━━ Passage to read

In order to make things simpler to understand, we provide a list of every feature available within our programming language. Overall, we support the following:

  • definition of integer variables
  • definition of integer constants
  • assignment
  • basic arithmetic and logic (+, -, *, /, AND, OR, negation and parentheses, operators for comparing numbers)
  • loop (arbitrary)
  • simple condition (if without else)
  • definition of a subroutine (procedure, function, method) and its call

  • for
  • do-while
  • repeat-until
  • foreach
  • else
  • data type boolean and logical operations with it
  • branching condition (switch, case)
  • multi-assignment (a = b = c = d = 3;)
  • conditional assignment / ternary operator (min = (a < b) ? a : b;)
  • commands for input and output (read, write - needs appropriate instructions to be used)

  • GOTO command (watch out for remote jumps)
  • array and working with its elements

  • instanceof operator

Every single feature is described in more detail within the next sections.

Descriptions & examples of implemented features

Every program is encapsulated by the START and END symbols. Each program must contain at least one statement - check out folder examples. Therefore, the shortest program you can create using out programming language looks like this:

START
;
END
[#000] INC 0 4
[#001] JMP 0 2
[#002] OPR 0 0

Comments

We do support comments in our programming language. However, there are no single-line comments. If you want to comment something out, you're required to use the /* ... *\ syntax.

Identifiers

An identifier follows the same rules as in, for example, the C programming language. These rules are laid out as:

  • an identifier cannot start with a number
  • an identifier must contain at least one character
  • an identifier must consist of only upper-case, lower-case, numbers, or underscore characters.

Definition of integer/bool constants

const int x = 15, z = 155, y = 0;
const bool test1 = false, correct = true;

When creating a constant variable, you must prefix it with the const keyword. Immediate initialization is expected as well. As for integers, you can use any positive integer including zero. Though, booleans are internally interpreted as integers (zeros/ones), you can only initialize them with true or false. Creating constant arrays is not supported either.

Definition of integer/bool variables

const int N = 100;
int x, z, y, arr[2] = {1,2}, arr2[5];
bool test1, correct, visited[1] = {true}, seen[N];

When creating a variable, you are not allowed to initialize it right away. You have to do it through the assignment statement later on. However, when creating an array you are given the option to initialize it. If you decide to do so, you must provide literals for all elements.

Assignment

x := 15 + 6 - 1 + correct * arr[15];
arr[i] := arr[i+1];
correct := false;

Unlike declarations, you are obligated to use the := character when assigning a value (expression) to a variable. You should be able to combine integers and booleans since boolean is internally represented as an integer of a value of zero or one.

Basic arithmetic and logic

For this part we were strongly inspired by the PL0 programming language as described in its grammar over at https://en.wikipedia.org/wiki/PL/0.

We provide basic arithmetic operations such as +, -, *, and /. You should be able to use any variables, constants, or literals you want. You can also include the instanceof operator into an expression. Technically, the instanceof operator represents nothing but a boolean value (true/false - 1/0).

━━━━

**What you need to do:**
[1] According to the language description, what must be used when assigning a value to a variable?
[2] List every rule that the language description gives for identifiers.
[3] Rewrite the paragraph of the language description that begins "When creating a constant variable" as a brief list that keeps its main facts.
The data that come after this point are drawn from a separate source.

━━ Data provided

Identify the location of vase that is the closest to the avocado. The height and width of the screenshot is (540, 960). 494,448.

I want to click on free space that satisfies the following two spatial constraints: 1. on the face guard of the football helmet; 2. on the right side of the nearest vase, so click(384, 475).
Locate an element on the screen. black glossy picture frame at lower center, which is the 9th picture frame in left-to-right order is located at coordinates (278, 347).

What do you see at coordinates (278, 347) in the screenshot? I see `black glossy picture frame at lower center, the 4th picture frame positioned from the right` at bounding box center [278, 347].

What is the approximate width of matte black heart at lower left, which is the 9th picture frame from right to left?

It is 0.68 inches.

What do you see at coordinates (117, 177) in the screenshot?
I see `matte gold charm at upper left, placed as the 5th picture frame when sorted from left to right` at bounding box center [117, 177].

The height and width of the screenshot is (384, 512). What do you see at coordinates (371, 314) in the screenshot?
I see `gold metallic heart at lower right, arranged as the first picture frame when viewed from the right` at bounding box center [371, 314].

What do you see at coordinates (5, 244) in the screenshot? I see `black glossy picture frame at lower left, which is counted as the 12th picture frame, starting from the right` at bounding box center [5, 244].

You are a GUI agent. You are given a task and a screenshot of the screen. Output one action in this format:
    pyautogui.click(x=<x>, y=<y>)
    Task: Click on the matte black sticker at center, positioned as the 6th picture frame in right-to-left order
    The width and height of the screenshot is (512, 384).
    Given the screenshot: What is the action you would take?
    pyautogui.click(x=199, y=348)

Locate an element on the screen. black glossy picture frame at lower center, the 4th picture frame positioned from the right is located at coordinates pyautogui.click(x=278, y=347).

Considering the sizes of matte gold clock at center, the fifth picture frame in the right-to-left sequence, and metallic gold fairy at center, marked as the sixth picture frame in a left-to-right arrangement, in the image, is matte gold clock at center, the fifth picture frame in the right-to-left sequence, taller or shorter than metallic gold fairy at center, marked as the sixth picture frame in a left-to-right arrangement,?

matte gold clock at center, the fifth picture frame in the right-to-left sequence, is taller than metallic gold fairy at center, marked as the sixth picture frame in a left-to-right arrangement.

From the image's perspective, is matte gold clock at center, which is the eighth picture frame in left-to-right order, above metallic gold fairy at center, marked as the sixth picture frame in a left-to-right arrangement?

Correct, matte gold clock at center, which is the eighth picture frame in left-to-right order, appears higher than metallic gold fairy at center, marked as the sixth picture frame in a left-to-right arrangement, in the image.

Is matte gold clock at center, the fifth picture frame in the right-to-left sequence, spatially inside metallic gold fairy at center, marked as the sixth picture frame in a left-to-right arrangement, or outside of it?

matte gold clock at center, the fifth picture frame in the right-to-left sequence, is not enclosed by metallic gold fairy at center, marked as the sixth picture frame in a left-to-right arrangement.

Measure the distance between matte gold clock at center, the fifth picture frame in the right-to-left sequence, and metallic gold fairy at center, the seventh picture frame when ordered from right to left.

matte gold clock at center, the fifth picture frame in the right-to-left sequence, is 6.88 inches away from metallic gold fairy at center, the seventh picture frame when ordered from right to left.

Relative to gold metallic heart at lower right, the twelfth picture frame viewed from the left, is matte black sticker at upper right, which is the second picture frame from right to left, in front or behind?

━━━━

**Your responses:**
[1] The := character must be used.

[2]
- An identifier cannot start with a number.
- An identifier must contain at least one character.
- An identifier must consist of only upper-case, lower-case, numbers, or underscore characters.

[3]
- A constant must be prefixed with the const keyword.
- A constant must be initialized immediately.
- Integer constants can take any positive integer, including zero.
- Booleans are stored internally as zeros and ones, but boolean constants can be initialized only with true or false.
- Constant arrays are not supported.